Malam itu perayaan Poya memuncak, dengan para penyembah berduyun-duyun ke kuil mereka untuk menerima berkah. Teman Diana telah mengatur agar kami pergi ke kuil setempat, di mana kami berjalan-jalan di halaman dan bertemu dengan seorang biksu muda yang membungkus pergelangan tangan kami dengan benang putih dan berdoa untuk perlindungan kami.

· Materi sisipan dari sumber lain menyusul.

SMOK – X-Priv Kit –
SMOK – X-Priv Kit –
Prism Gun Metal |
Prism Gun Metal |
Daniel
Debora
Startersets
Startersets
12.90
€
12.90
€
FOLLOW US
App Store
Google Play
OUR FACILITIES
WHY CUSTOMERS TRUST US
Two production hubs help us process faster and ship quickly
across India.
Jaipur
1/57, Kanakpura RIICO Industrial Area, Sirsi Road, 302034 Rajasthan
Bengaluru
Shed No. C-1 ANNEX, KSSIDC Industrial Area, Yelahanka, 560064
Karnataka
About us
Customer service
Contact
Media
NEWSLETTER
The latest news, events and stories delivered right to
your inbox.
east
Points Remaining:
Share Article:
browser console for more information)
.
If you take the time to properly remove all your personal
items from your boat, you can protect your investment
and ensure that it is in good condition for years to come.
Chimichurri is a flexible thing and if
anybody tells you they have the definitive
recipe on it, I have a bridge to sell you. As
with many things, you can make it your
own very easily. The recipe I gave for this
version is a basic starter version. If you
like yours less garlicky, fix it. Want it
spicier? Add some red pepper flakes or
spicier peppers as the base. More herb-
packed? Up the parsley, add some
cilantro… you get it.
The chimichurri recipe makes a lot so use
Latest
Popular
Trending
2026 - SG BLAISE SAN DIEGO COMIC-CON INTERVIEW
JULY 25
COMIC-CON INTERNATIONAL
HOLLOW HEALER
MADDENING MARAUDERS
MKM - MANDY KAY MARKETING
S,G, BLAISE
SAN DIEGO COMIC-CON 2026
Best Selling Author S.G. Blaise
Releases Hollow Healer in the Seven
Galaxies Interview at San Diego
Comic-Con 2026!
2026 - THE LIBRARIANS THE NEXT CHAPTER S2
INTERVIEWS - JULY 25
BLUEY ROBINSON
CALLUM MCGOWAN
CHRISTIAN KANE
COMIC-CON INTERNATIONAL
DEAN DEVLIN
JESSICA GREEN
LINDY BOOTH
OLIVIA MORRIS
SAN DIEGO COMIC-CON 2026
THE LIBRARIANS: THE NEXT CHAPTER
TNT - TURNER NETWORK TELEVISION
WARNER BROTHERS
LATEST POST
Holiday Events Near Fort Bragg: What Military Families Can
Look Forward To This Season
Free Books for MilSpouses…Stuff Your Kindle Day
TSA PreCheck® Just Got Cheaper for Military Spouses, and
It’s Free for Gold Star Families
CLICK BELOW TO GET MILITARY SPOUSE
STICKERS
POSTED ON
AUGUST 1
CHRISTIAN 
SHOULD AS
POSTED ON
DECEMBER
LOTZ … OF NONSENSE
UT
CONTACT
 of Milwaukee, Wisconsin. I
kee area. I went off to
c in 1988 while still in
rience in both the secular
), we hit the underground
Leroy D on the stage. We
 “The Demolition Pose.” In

Kami baru saja kembali dari Sri Lanka beberapa minggu, tetapi saya masih mengenakan gelang putih saya. Luca dan saya tidak bisa berhenti membicarakan perjalanan itu. Apakah Anda ingat ketika kita melihat macan tutul? Apakah kamu ingat monyet yang mendesis padaku? Saya terus melihat kembali ke penerbangan pulang ke Paris dari Kolombo, saat Luca dan saya naik ke pesawat dan duduk di kursi kami, masih penuh dengan sensasi bersama dari sinar matahari dan petualangan. Saya pikir, bahkan ini, perjalanan keluar, perjalanan kembali, akan menjadi sesuatu yang selalu kami bagikan. Dari kiri: Seekor gajah di dekat Taman Nasional Yala, yang juga merupakan rumah bagi salah satu konsentrasi macan tutul terbesar di dunia; seorang nelayan panggung di perairan lepas Weligama, di pantai selatan Sri Lanka. Tom Parker

Cara ke Sana dan Sekitarnya

Koneksi termudah ke Kolombo (CMB) melalui London, Delhi, atau hub Teluk besar seperti Doha atau Abu Dhabi. Sebagian besar, kami berkeliling negara melalui udara; transfer mobil mudah diatur, tetapi jalan yang berliku dapat membuat perjalanan singkat menjadi perjalanan berjam-jam. Udara Kayu Manis menawarkan transfer taksi udara ke kota-kota dan kota-kota resor dari Kolombo dan Kandy. Pesan jauh-jauh hari, karena banyak permintaan penerbangan. Kami melakukan perjalanan dalam urutan berikut, tetapi lokasi dapat dialihkan sesuai dengan preferensi Anda.

Kolombo

Sebagian besar penerbangan internasional mendarat pagi-pagi sekali, jadi saya sarankan tinggal satu hari di Kolombo untuk mendapatkan bantalan Anda. Kami tinggal di Shangri-La, Kolombo (dua kali lipat dari 0), yang dibuka tahun lalu. Properti ini memiliki kolam renang yang indah dan spa—tempat yang sempurna untuk menghilangkan jet lag terburuk Anda. Ini, dan restoran Sri Lanka yang luar biasa, Kaema Sutra , mendaratkan properti di Perjalanan + waktu luang 's 2018 It Daftar hotel baru terbaik di dunia.

hatton

Keesokan paginya, kami naik pesawat amfibi ke perkebunan teh Hatton. Perjalanannya spektakuler—setelah 40 menit menatap ke luar jendela, terpesona, Anda mendarat di perairan zamrud Waduk Castlereagh. Tempat perlindungan kami di sana adalah Jalur Teh Ceylon (dua kali lipat dari 2, semua termasuk), sekelompok bungalow kolonial yang dipugar di perbukitan perkebunan teh yang berfungsi.

Taman Nasional Yala

Kami terbang dari Hatton ke Taman Nasional Yala , mendarat sekitar 45 menit dari taman di pantai selatan pulau. Banyak properti di wilayah subur ini telah dibangun kembali sejak tsunami 2004, tetapi opsi terbaru adalah Pondok Tenda Pantai Liar (dua kali lipat dari 5, semua termasuk) . Koleksi vila seperti kepompong di tepi pantai di hutan pantai ini juga merupakan penerima penghargaan di Daftar It 2018 T+L.

Weligama dan Galle

Dari Yala kami berkendara ke Weligama di barat daya, perjalanan empat jam. Daerah ini memiliki sejumlah hotel butik dan hostel selancar; pilihan kami sangat sempurna Tanjung Weligama (dua kali lipat dari 4), yang, ketika dibuka pada tahun 2014, merupakan resor pantai bintang lima pertama di pantai selatan. Dari Weligama, kami melakukan perjalanan singkat ke Galle—kota benteng kolonial yang dalam beberapa tahun terakhir menjadi sangat modis dengan pengunjung dan ekspatriat internasional, yang membawa serta bar jus, butik, dan retret yoga modern. Lihat kainnya, karena penjahit di Galle dapat membuat salinan pakaian favorit dari katun dan sutra lokal.

Operator tur

Pakar Asia Selatan di Tur Greaves menawarkan berbagai rencana perjalanan Sri Lanka, termasuk perjalanan yang disusun oleh penasihat seperti Carole A. Cambata, yang secara teratur muncul di Daftar A spesialis perjalanan top T+L ( rencana perjalanan sembilan hari dari .789).

Apa yang dibawa

Kemas banyak obat nyamuk , tabir surya dengan SPF tinggi, dan pakaian ringan dan sederhana untuk safari dan kunjungan ke kuil.